In a collaboration with Stanford Hospital and hospitals in Hong Kong, India, and Nepal, Matroid is using computer vision to push the boundaries of Ophthalmology. We have created a high-performing model that learns to predict glaucoma from areas often ignored by doctors during diagnosis – specifically Lamina Cribrosa, as no established metrics exists yet for this region. We were able to detect glaucoma on OCT scans of the eye, with an F1 score of 96% and similar AUC and accuracy.

Our model was trained on a dataset from Stanford Hospital and tested on data from Hong Kong, India, & Nepal to control for race, hospital, technician, and OCT machine.

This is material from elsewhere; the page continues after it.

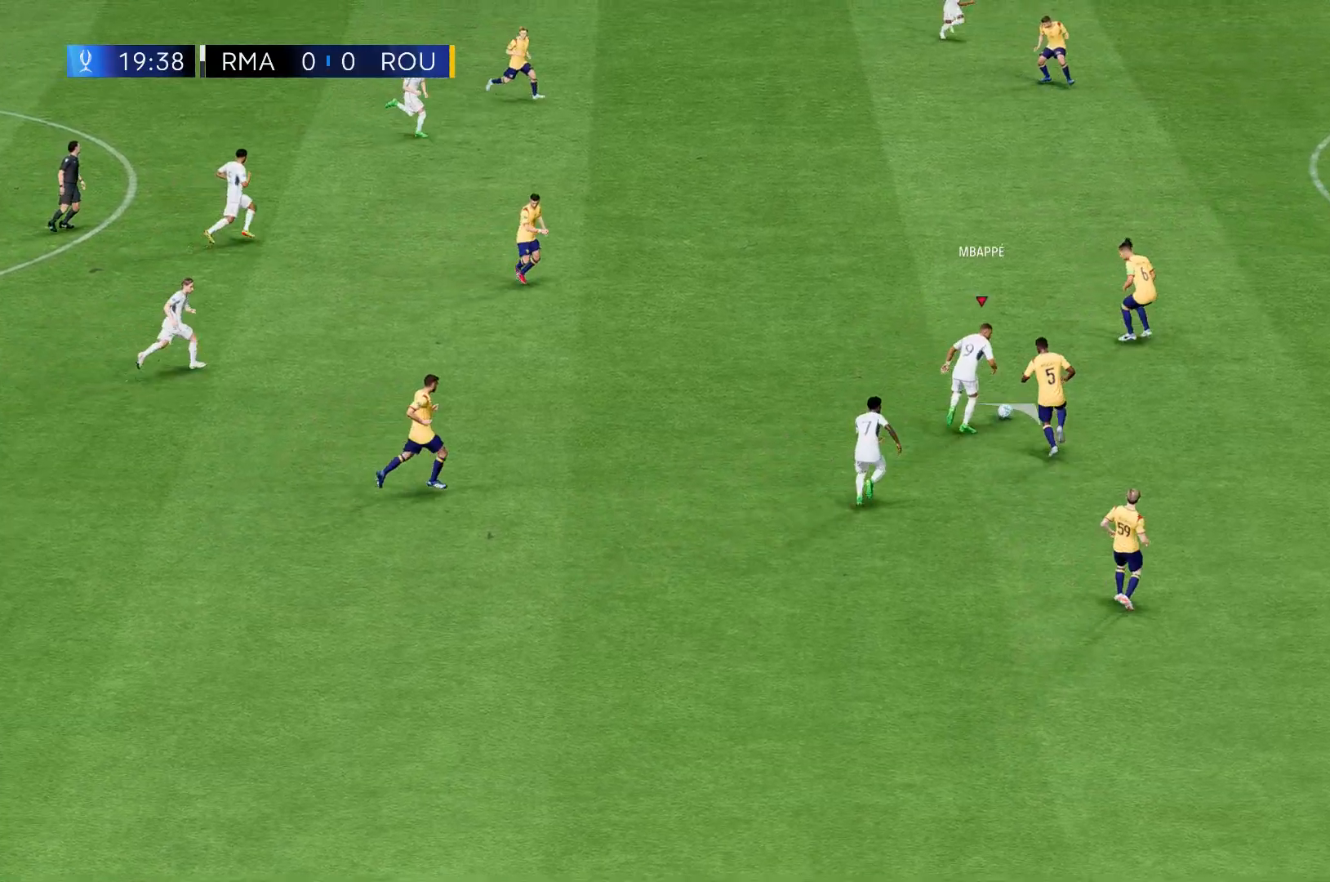
{"buttons": ["R2"], "left_stick": "up-right", "events": []}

We validated our learned model using saliency maps and world expert clinicians.

As shown below, the nerve fiber layer thickness is used as a metric to track glaucoma. The Lamina Cribrosa is not assigned with any metrics, because clinicians don’t have strongly correlated metrics for it, even though we know it is associated with glaucoma.

Glaucoma paper figure: automated glaucoma detection

Currently, the dataset has not been made public as there are legal complexities of releasing the data. However, we are in the process of working through the laws from four different countries, in addition to the IRBs from a variety of institutions across four countries.